Craig Graham is an Australian producer of television shows such as "The Embassy", 2014 Channel 9. "Air Rescue", 2013 Channel 7. "Hatch, Match and Dispatch", 2016 ABC. "Moment of Truth", 2016 ABC iView. "Maurice's Big Adventure", 2016 ABC Kids. "The Justine Clarke Show", 2017 ABC Kids. RPA, Once Upon a Time in Cabramatta, The Great Outdoors, Border Security, Zumbo, and Contract Killers.

==Career==
Graham got his first break in television as a researcher on Money. In 2001, he produced The Great Outdoors (2001–2003) for the Seven Network. It was a presenter-driven lifestyle series about the best places to visit in Australia and overseas.

In 2002, Graham collaborated with Dr Harry Cooper and wrote The Possum Thief, a fictional picture book for young children published by Pan MacMillan Australia. Graham's book led to the trilogy The Adventures of Dr Harry and Scarlet.
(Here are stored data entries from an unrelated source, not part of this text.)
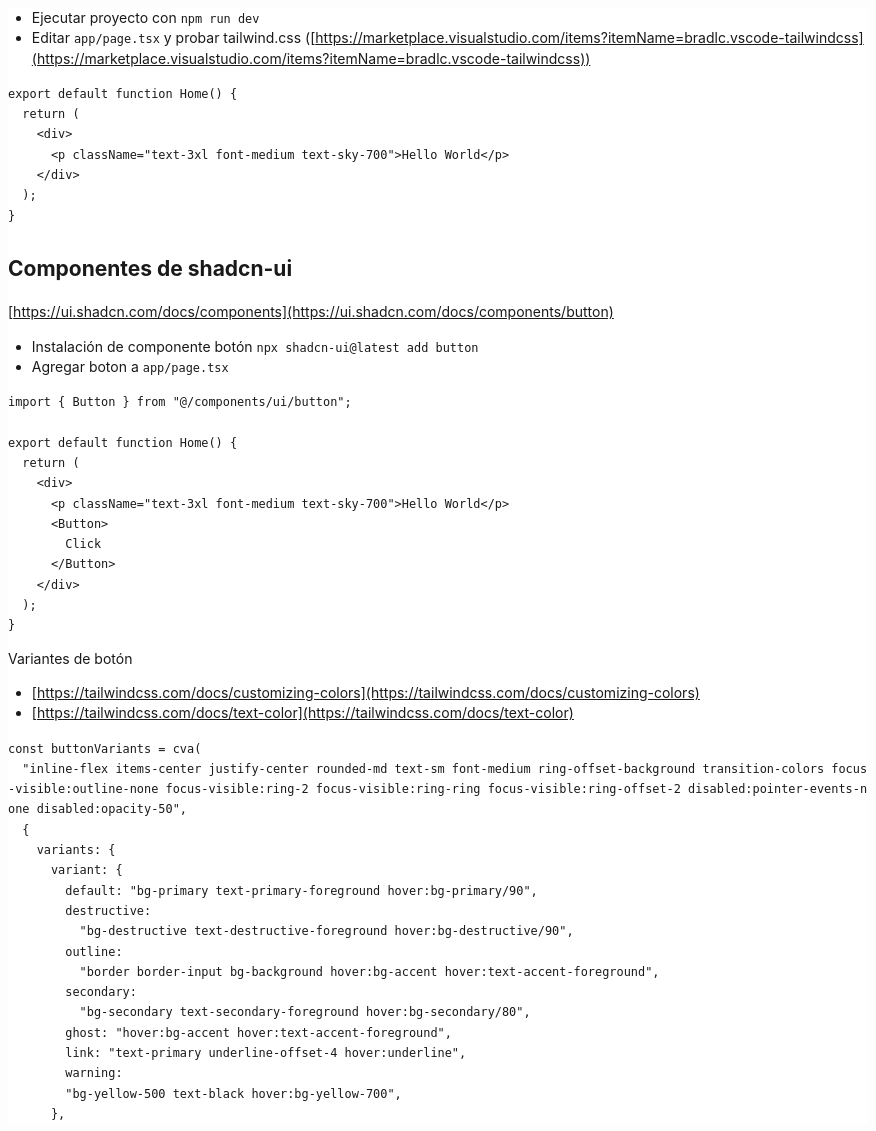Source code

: - Ejecutar proyecto con `npm run dev`
- Editar `app/page.tsx` y probar tailwind.css ([https://marketplace.visualstudio.com/items?itemName=bradlc.vscode-tailwindcss](https://marketplace.visualstudio.com/items?itemName=bradlc.vscode-tailwindcss))

```tsx
export default function Home() {
  return (
    <div>
      <p className="text-3xl font-medium text-sky-700">Hello World</p>
    </div>
  );
}

```

  

## Componentes de shadcn-ui

[https://ui.shadcn.com/docs/components](https://ui.shadcn.com/docs/components/button)  

- Instalación de componente botón `npx shadcn-ui@latest add button`
- Agregar boton a `app/page.tsx`

```tsx
import { Button } from "@/components/ui/button";

export default function Home() {
  return (
    <div>
      <p className="text-3xl font-medium text-sky-700">Hello World</p>
      <Button>
        Click
      </Button>
    </div>
  );
}

```

  

Variantes de botón
- [https://tailwindcss.com/docs/customizing-colors](https://tailwindcss.com/docs/customizing-colors)
- [https://tailwindcss.com/docs/text-color](https://tailwindcss.com/docs/text-color)

```tsx
const buttonVariants = cva(
  "inline-flex items-center justify-center rounded-md text-sm font-medium ring-offset-background transition-colors focus-visible:outline-none focus-visible:ring-2 focus-visible:ring-ring focus-visible:ring-offset-2 disabled:pointer-events-none disabled:opacity-50",
  {
    variants: {
      variant: {
        default: "bg-primary text-primary-foreground hover:bg-primary/90",
        destructive:
          "bg-destructive text-destructive-foreground hover:bg-destructive/90",
        outline:
          "border border-input bg-background hover:bg-accent hover:text-accent-foreground",
        secondary:
          "bg-secondary text-secondary-foreground hover:bg-secondary/80",
        ghost: "hover:bg-accent hover:text-accent-foreground",
        link: "text-primary underline-offset-4 hover:underline",
        warning:
        "bg-yellow-500 text-black hover:bg-yellow-700",
      },
```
In 2004, Graham produced Border Security, watching the drama of people passing through the international customs zones at Sydney and Melbourne airports. He wanted to highlight the experience of asylum-seekers or refugees but, after nine months of filming, no suitable story arose.
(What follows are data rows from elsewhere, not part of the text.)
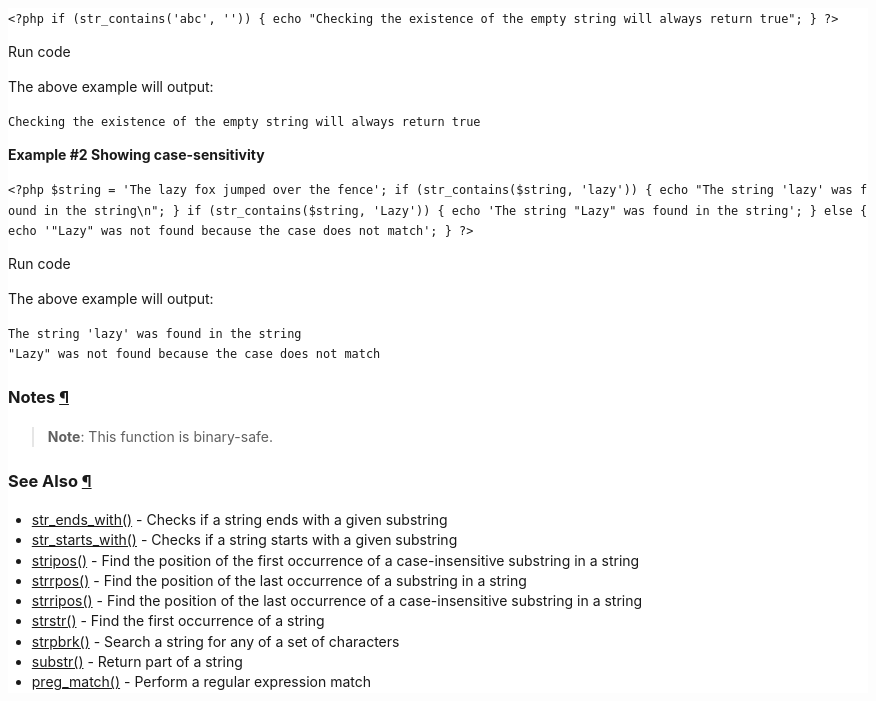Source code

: `<?php
if (str_contains('abc', '')) {
    echo "Checking the existence of the empty string will always return true";
}
?>`

Run code

The above example will output:

```
Checking the existence of the empty string will always return true
```

**Example #2 Showing case-sensitivity**

`<?php
$string = 'The lazy fox jumped over the fence';
if (str_contains($string, 'lazy')) {
    echo "The string 'lazy' was found in the string\n";
}
if (str_contains($string, 'Lazy')) {
    echo 'The string "Lazy" was found in the string';
} else {
    echo '"Lazy" was not found because the case does not match';
}
?>`

Run code

The above example will output:

```
The string 'lazy' was found in the string
"Lazy" was not found because the case does not match
```

### Notes [¶](https://www.php.net/manual/en/function.str-contains.php\#refsect1-function.str-contains-notes)

> **Note**: This function is
> binary-safe.

### See Also [¶](https://www.php.net/manual/en/function.str-contains.php\#refsect1-function.str-contains-seealso)

- [str\_ends\_with()](https://www.php.net/manual/en/function.str-ends-with.php) \- Checks if a string ends with a given substring
- [str\_starts\_with()](https://www.php.net/manual/en/function.str-starts-with.php) \- Checks if a string starts with a given substring
- [stripos()](https://www.php.net/manual/en/function.stripos.php) \- Find the position of the first occurrence of a case-insensitive substring in a string
- [strrpos()](https://www.php.net/manual/en/function.strrpos.php) \- Find the position of the last occurrence of a substring in a string
- [strripos()](https://www.php.net/manual/en/function.strripos.php) \- Find the position of the last occurrence of a case-insensitive substring in a string
- [strstr()](https://www.php.net/manual/en/function.strstr.php) \- Find the first occurrence of a string
- [strpbrk()](https://www.php.net/manual/en/function.strpbrk.php) \- Search a string for any of a set of characters
- [substr()](https://www.php.net/manual/en/function.substr.php) \- Return part of a string
- [preg\_match()](https://www.php.net/manual/en/function.preg-match.php) \- Perform a regular expression match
Over the ensuing five years, Graham produced shows, including The Code: Crime and Justice, Fire 000, Customs with Vince Colosimo and RPA.

In 2009, the Special Broadcasting Service (SBS) commissioned Fredbird Entertainment, Graham's independent production company, to produce Zumbo, an Australian observational documentary series about master patissier Adriano Zumbo.
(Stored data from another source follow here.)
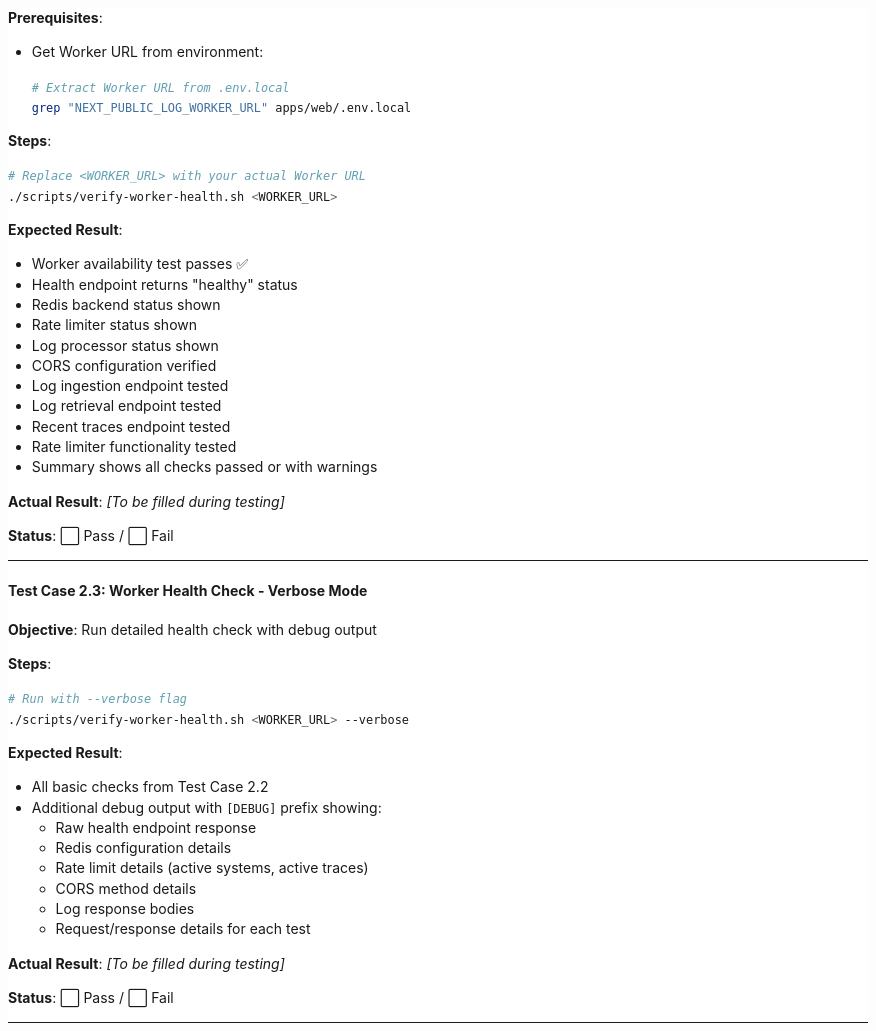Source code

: **Prerequisites**:
- Get Worker URL from environment:
  ```bash
  # Extract Worker URL from .env.local
  grep "NEXT_PUBLIC_LOG_WORKER_URL" apps/web/.env.local
  ```

**Steps**:
```bash
# Replace <WORKER_URL> with your actual Worker URL
./scripts/verify-worker-health.sh <WORKER_URL>
```

**Expected Result**:
- Worker availability test passes ✅
- Health endpoint returns "healthy" status
- Redis backend status shown
- Rate limiter status shown
- Log processor status shown
- CORS configuration verified
- Log ingestion endpoint tested
- Log retrieval endpoint tested
- Recent traces endpoint tested
- Rate limiter functionality tested
- Summary shows all checks passed or with warnings

**Actual Result**: _[To be filled during testing]_

**Status**: ⬜ Pass / ⬜ Fail

---

#### Test Case 2.3: Worker Health Check - Verbose Mode

**Objective**: Run detailed health check with debug output

**Steps**:
```bash
# Run with --verbose flag
./scripts/verify-worker-health.sh <WORKER_URL> --verbose
```

**Expected Result**:
- All basic checks from Test Case 2.2
- Additional debug output with `[DEBUG]` prefix showing:
  - Raw health endpoint response
  - Redis configuration details
  - Rate limit details (active systems, active traces)
  - CORS method details
  - Log response bodies
  - Request/response details for each test

**Actual Result**: _[To be filled during testing]_

**Status**: ⬜ Pass / ⬜ Fail

---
Fredbird Entertainment and Northern Pictures co-produced Once Upon a Time in Cabramatta for SBS. The first episode attracted 620,000 viewers. Graham produced the mini-series, broadcast in January 2012, which described the turbulent story of a multicultural Sydney suburb. The Age described Graham as a "gifted storyteller" whose treatment of the subject was "pitch-perfect, the ideal blend of exposition and witness accounts". In October 2012 Once Upon A Time in Cabramatta was nominated for the 2012 Walkley awards for Excellence in Journalism.

==Filmography==
| Year | Show | Episode | Broadcaster | Role |
| 2017 | The Justine Clarke Show | Series | ABC Kids | Executive Producer |
| 2016 | Moment of Truth | Series | ABC iView | Co-creator and Executive Producer |
| 2016 | Maurice's Big Adventure | Series | ABC Kids | Executive Producer |
| 2014-2016 | The Embassy | Series | Channel 9 | Creator and Executive Producer |
| 2013-2017 | Air Rescue | Series | Channel 7 | Creator and Executive Producer |
| 2012 | Once Upon a Time in Cabramatta | Series | SBS | Concept and Co-Executive Producer |
| 2011 | Contract Killers | Special | Foxtel | Creator and Executive Producer |
| 2010 | Zumbo | Series | SBS | Creator and Executive Producer |
| 2009 | Customs with Vince Colosimo | Series 1 | Channel 9 | Executive Producer |
| 2008 | Fire 000 | Series | Channel 9 | Executive Producer |
| 2007 | The Code: Crime and Justice | Series | Channel 9 | Creator and Executive Producer |
| 2006 | In the Line of Fire | Series | Channel 9 | Network Executive Producer |
| 2005–2006 | RPA | Series 13 | Channel 9 | Executive Producer |
| 2005 | Missing Persons Unit | Series 1 | Channel 9 | Network Executive Producer |
| 2004 | Border Security: Australia's Front Line | Series 1 & 2 | Channel 7 | Series Producer |
| 2001–2003 | The Great Outdoors | Series | Channel 7 | Series Producer |
| 2001 | Live Auction Special | Special | Channel 7 | Supervising Producer |
| 2001 | Baby Animals | Special | Channel 7 | Supervising Producer |
| 2001 | Great Christmas Ideas | Series 1 | Channel 7 | Series Producer |
| 2000 | Great Winter Ideas | Series 1 | Channel 7 | Series Producer |
| 2000 | Great Spring Ideas | Series 1 & 2 | Channel 7 | Series Producer |
| 2000 | Great Summer Ideas | Series 1 & 2 | Channel 7 | Series Producer |

==Publications==
- 2002 | Graham, Craig | The Possum Thief | Pan Macmillan Australia
- 2004 | Graham, Craig | The Pig Circus | Pan Macmillan Australia
- 2006 | Graham, Craig | The Amazing Adventures of Dr Harry and Scarlet: Fly, Shadow, Fly!